Russian Embassy Shares Parent's Concern
Reacting to the interview, the Russian Embassy's spokesman shared the concern of Stan Sturgess, stressing that Dawn's cremation rules out the possibility of further investigation or the reverification of the reasons behind her death. As the spokesperson noted, a similar situation happened with the Skripal case.
Death of Sturgess
Back in late June-early July, UK police believed that Sturgess and her boyfriend, Charlie Rowley, had taken contaminated drugs, but later they claimed that they were exposed to a nerve agent, the same that was ostensibly used against Skripal and his daughter. While the Skripals and Rowley survived, Sturgess died on 8 July.
Dawn’s family told The Guardian that they believed Rowley when he said that the perfume bottle was in a sealed box, which is at odds with London’s claims that the alleged toxic substance Sturgess came into contact with was the same as in Salisbury.

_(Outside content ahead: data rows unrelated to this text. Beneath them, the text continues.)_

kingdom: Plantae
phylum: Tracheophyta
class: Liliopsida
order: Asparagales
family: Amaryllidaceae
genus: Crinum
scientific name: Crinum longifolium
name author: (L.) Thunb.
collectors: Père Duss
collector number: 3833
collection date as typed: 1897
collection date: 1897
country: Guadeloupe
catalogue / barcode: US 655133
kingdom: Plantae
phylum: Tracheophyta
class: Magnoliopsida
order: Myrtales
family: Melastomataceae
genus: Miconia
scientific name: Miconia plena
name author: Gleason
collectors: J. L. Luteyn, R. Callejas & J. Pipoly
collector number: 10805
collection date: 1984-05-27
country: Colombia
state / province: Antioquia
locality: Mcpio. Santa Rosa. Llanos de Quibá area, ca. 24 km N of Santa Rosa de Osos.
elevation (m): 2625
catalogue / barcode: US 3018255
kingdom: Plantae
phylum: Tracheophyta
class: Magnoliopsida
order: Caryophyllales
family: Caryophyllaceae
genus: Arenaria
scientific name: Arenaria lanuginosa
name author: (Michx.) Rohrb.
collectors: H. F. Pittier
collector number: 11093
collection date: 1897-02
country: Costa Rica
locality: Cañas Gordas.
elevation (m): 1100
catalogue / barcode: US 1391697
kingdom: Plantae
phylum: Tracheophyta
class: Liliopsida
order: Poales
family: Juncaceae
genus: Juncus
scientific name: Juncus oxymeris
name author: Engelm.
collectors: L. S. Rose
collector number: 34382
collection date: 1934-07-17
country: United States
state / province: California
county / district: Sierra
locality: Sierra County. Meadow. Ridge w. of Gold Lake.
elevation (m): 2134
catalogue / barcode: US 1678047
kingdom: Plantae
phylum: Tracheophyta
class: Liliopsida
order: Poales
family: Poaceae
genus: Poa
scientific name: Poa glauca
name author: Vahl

“I think Charlie would remember that. I do believe it was sealed. I think he stumbled on it. I believe he had only just found it. If Charlie had found it in a bin in March he would have given it to Dawn straight away”, Caroline Sturgess said.
Skripal and his daughter Yulia were found unconscious in Salisbury on 4 March last year after allegedly being exposed to what the UK authorities later claimed was the Novichok nerve agent. London accused Moscow of orchestrating the purported attack, while failing to present any proof.
Four months later, the UK police reported a "serious incident" in the city of Amesbury, in which Sturgess and Rowley were believed to have handled an item allegedly contaminated by the same military-grade nerve agent that was purportedly used against the Skripals.
UK Home Secretary Sajid Javid accused Russia of using Britain as a "dumping ground" for poison, while Moscow has strongly denied any involvement in both the Salisbury and Amesbury incidents, stressing that no evidence had been presented to corroborate the claims.
In addition, the Russian Embassy in the UK pointed out that a hurried cremation of Dawn Sturgess confirmed that the British government was continuing to destroy evidence related to the Skripal case.